The Observer, November 30, 2007
Volume XL, Issue 12
A Wandering Fool: Take a trip through U.S. history, filled with entertaining lessons
I think my history and government classes should been combined in high school. American history can be dull, but everyone loves a good laugh at our politicians. I liked government class, as it showed me how funny our leaders can be. Just recently, for instance, Dennis Kucinich introduced articles of impeachment against Vice President Dick Cheney. It was known in the House that it was a futile gesture, but Kucinich felt it worth making. The YouTube video of the bill being read is fairly inspiring, actually. The Republicans had planned to send it to committee to die. Instead, they saw an opportunity. What better way to make the Democrats look like fools? They proposed to open the bill for only one hour of debate, long enough for the cameras. The Democrats ended up sending it to committee.
It's rare to find such comedy in our government, given our short history, but here and there, there are tidbits. Only 150 years ago, our nation was at the mercy of party politics during a period of particularly poor government. After Lincoln's assassination we hit a bad patch. Andrew Johnson wanted to be sympathetic to the Southern states after the civil war, and was nearly impeached after radicals took power in midterm elections. Grant made things even worse, by appointing a cabinet of the greediest men on the face of the earth and subsequently destroying the U.S. economy, though he did try to improve things, making several great strides forward in foreign policy. Hayes, an Ohio lawyer, next took office after losing the popular vote and let the civil service get away with anything it liked, leaving the growing issue of reform to his successor, an unwilling James Garfield.
The comedy ends with Garfield, but his tomb makes an excellent field trip. Garfield tried to be a reformer and had some success, but he didn't get much of a chance. He was shot by Charles Guiteau four months into his presidency. He died two months later and was laid to rest in Lakeview Cemetery. The tomb says something about his America. Garfield cuts a majestic figure in marble. The halo of incandescent lights over his head may be broken, but it's still bright. His statue looks toward the docks, the Cleveland skyline, the hope of a city that he never saw realized. His statue has watched the skyline rise and empty in the past century. Maybe the bill he's holding would have stopped it from emptying.
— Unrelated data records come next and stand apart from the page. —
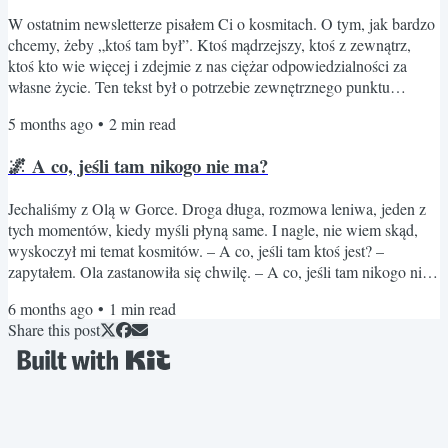
W ostatnim newsletterze pisałem Ci o kosmitach. O tym, jak bardzo
chcemy, żeby „ktoś tam był”. Ktoś mądrzejszy, ktoś z zewnątrz,
ktoś kto wie więcej i zdejmie z nas ciężar odpowiedzialności za
własne życie. Ten tekst był o potrzebie zewnętrznego punktu
oparcia. Dzisiaj chcę pójść o krok dalej. I przyznam, że to jeden z
5 months ago
•
2
min read
trudniejszych tekstów, jakie przyszło mi napisać. Bo dotyczy czegoś,
co jest zdecydowanie bliżej mnie niż kosmici. Przez prawie
🌌 A co, jeśli tam nikogo nie ma?
czterdzieści lat życia musiałem mieć kogoś, na...
Jechaliśmy z Olą w Gorce. Droga długa, rozmowa leniwa, jeden z
tych momentów, kiedy myśli płyną same. I nagle, nie wiem skąd,
wyskoczył mi temat kosmitów. – A co, jeśli tam ktoś jest? –
zapytałem. Ola zastanowiła się chwilę. – A co, jeśli tam nikogo nie
ma? I wtedy poczułem coś dziwnego. Jakiś taki lekki niepokój.
6 months ago
•
1
min read
Jakby ta druga opcja była… cięższa. Dlaczego tak bardzo chcemy,
Share this post
żeby „ktoś tam był”? Bo to by znaczyło, że ktoś wie lepiej. Ktoś już
przez to przeszedł. Może patrzy. Może pomoże. A...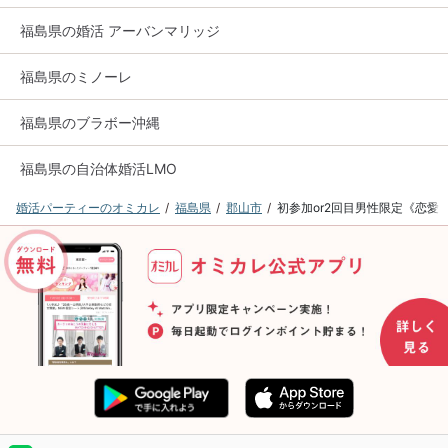
福島県の婚活 アーバンマリッジ
福島県のミノーレ
福島県のブラボー沖縄
福島県の自治体婚活LMO
婚活パーティーのオミカレ
福島県
郡山市
初参加or2回目男性限定《恋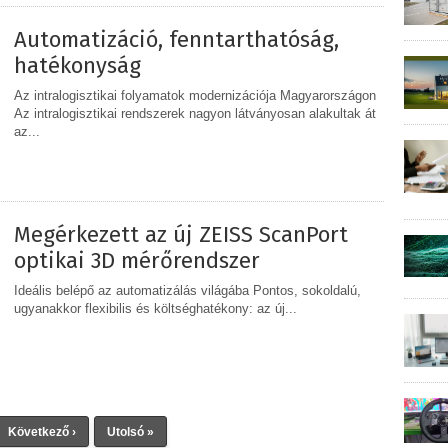
Automatizáció, fenntarthatóság,
hatékonyság
Az intralogisztikai folyamatok modernizációja Magyarországon
Az intralogisztikai rendszerek nagyon látványosan alakultak át
az...
MEGOSZTÁS
Megérkezett az új ZEISS ScanPort
optikai 3D mérőrendszer
Ideális belépő az automatizálás világába Pontos, sokoldalú,
ugyanakkor flexibilis és költséghatékony: az új...
MEGOSZTÁS
Következő ›
Utolsó »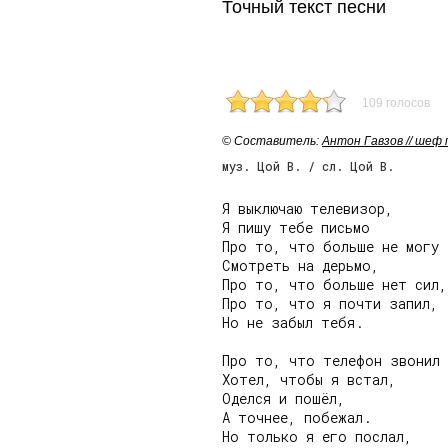
Точный текст песни
109 голосов
© Cоставитель:
Антон Гавзов // шеф
муз. Цой В. / сл. Цой В.
Я выключаю телевизор,

Я пишу тебе письмо

Про то, что больше не могу

Смотреть на дерьмо,

Про то, что больше нет сил,

Про то, что я почти запил,

Но не забыл тебя.

Про то, что телефон звонил -
Хотел, чтобы я встал,

Оделся и пошёл,

А точнее, побежал.

Но только я его послал,
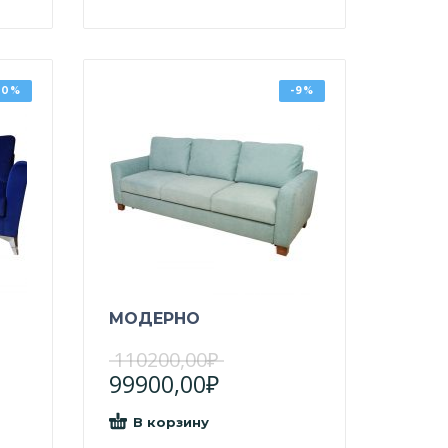
10%
-9%
МОДЕРНО
110200,00
₽
99900,00
₽
В корзину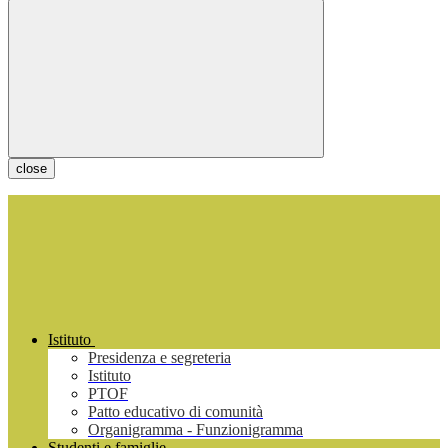
close
Istituto
Presidenza e segreteria
Istituto
PTOF
Patto educativo di comunità
Organigramma - Funzionigramma
Studenti e famiglie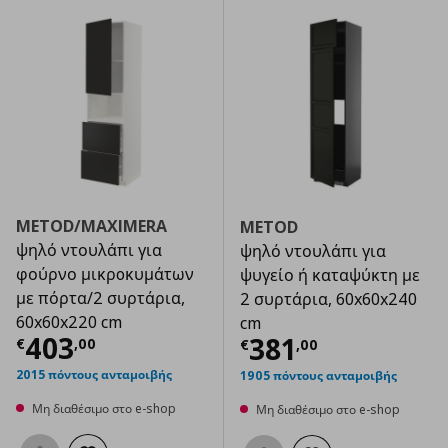
METOD/MAXIMERA
METOD
ψηλό ντουλάπι για
ψηλό ντουλάπι για
φούρνο μικρoκυμάτων
ψυγείο ή καταψύκτη με
με πόρτα/2 συρτάρια,
2 συρτάρια, 60x60x240
60x60x220 cm
cm
Τρέχουσα τιμή
€ 403,00
403
Τρέχουσα τιμ
381
€
,
00
€
,
00
2015 πόντους ανταμοιβής
1905 πόντους ανταμοιβής
Μη διαθέσιμο στο e-shop
Μη διαθέσιμο στο e-shop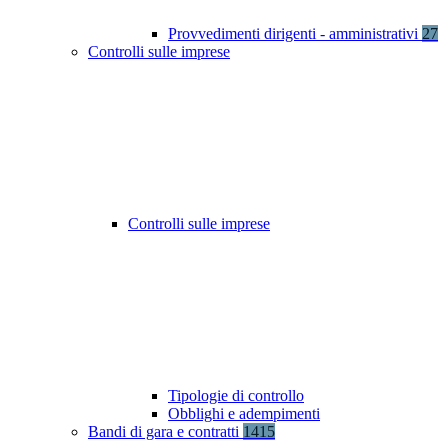
Provvedimenti dirigenti - amministrativi
27
Controlli sulle imprese
Controlli sulle imprese
Tipologie di controllo
Obblighi e adempimenti
Bandi di gara e contratti
1415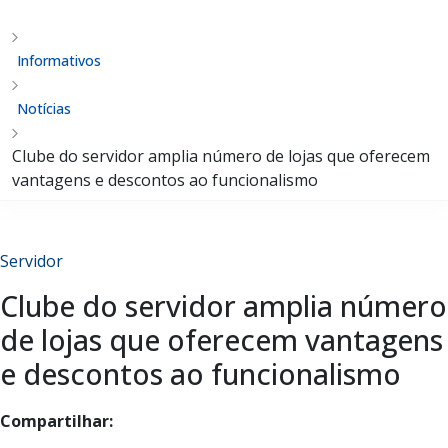
Informativos
Notícias
Clube do servidor amplia número de lojas que oferecem
vantagens e descontos ao funcionalismo
Servidor
Clube do servidor amplia número
de lojas que oferecem vantagens
e descontos ao funcionalismo
Compartilhar: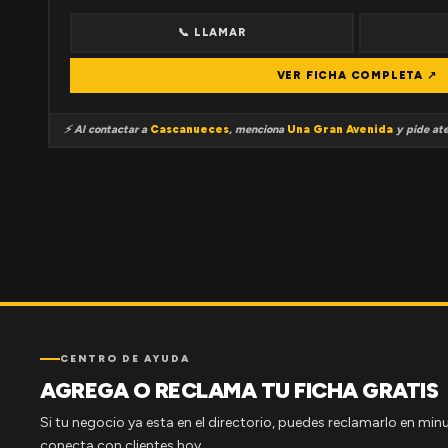
📞 LLAMAR
VER FICHA COMPLETA ↗
⚡ Al contactar a
Cascanueces
, menciona
Una Gran Avenida
y pide ate
CENTRO DE AYUDA
AGREGA O RECLAMA TU FICHA GRATIS
Si tu negocio ya esta en el directorio, puedes reclamarlo en minu
conecta con clientes hoy.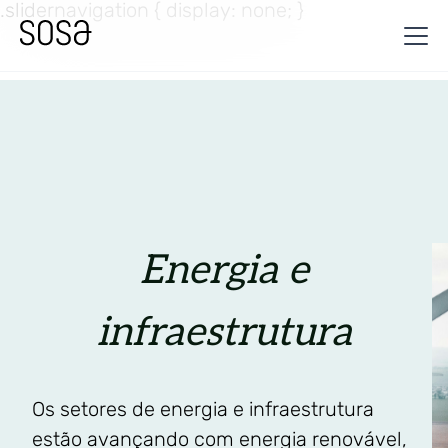
.slidernavigation { display: none; }
Energia e
infraestrutura
Os setores de energia e infraestrutura
estão avançando com energia renovável,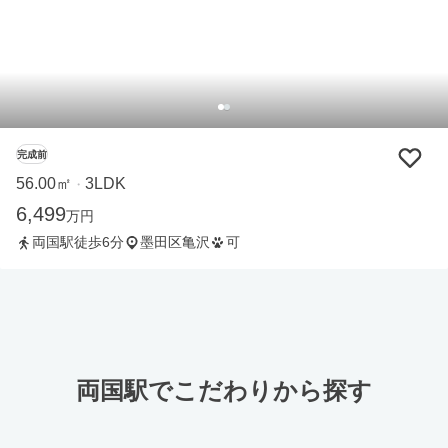
完成前
56.00㎡
3LDK
・
6,499
万円
両国駅徒歩6分
墨田区亀沢
可
両国駅でこだわりから探す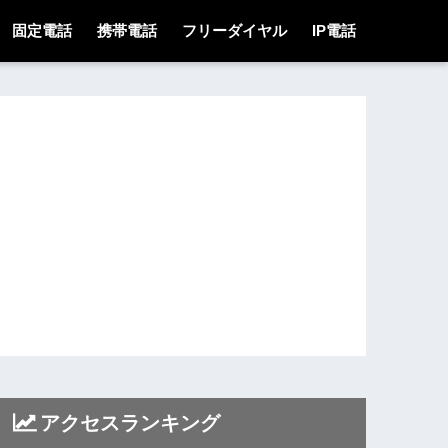
固定電話
携帯電話
フリーダイヤル
IP電話
アクセスランキング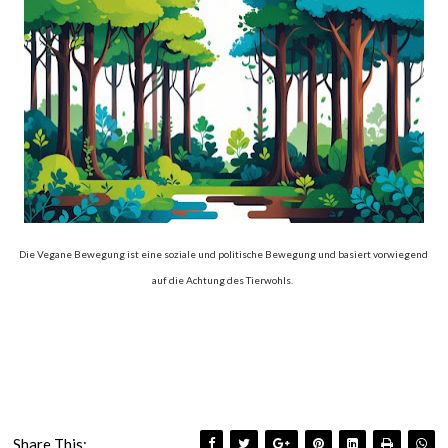
Die Vegane Bewegung ist
eine soziale und politische Bewegung und
basiert vorwiegend
auf die Achtung des Tierwohls.
Share This:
When I toured the tomb this semester, I lingered on the observation deck, watching the sun start to fall. The campus is beautiful under the glare, and I noticed that the statue is looking right at PBL as well. The only other thing I could see there was the pyramid head of the phallic symbol that marks John Rockefeller, shining bright white. The marble and granite that make his marker still glows like the day it was erected. The brick and mortar of Garfield's tomb has suffered bitterly for its century-and-a-quarter immersed in Cleveland's atmosphere. From what I could gather from the pictures downstairs, the memorial used to be the color that the University Hospitals tower is right now. I wonder what Rockefeller's monument will look like in 150 years.
History is replete with entertaining little lessons like this, but we were last taught them in high school. Now that we can understand them, they are banished to our dusty and unmemorable past.
Wesley Brue is a senior English and theater major.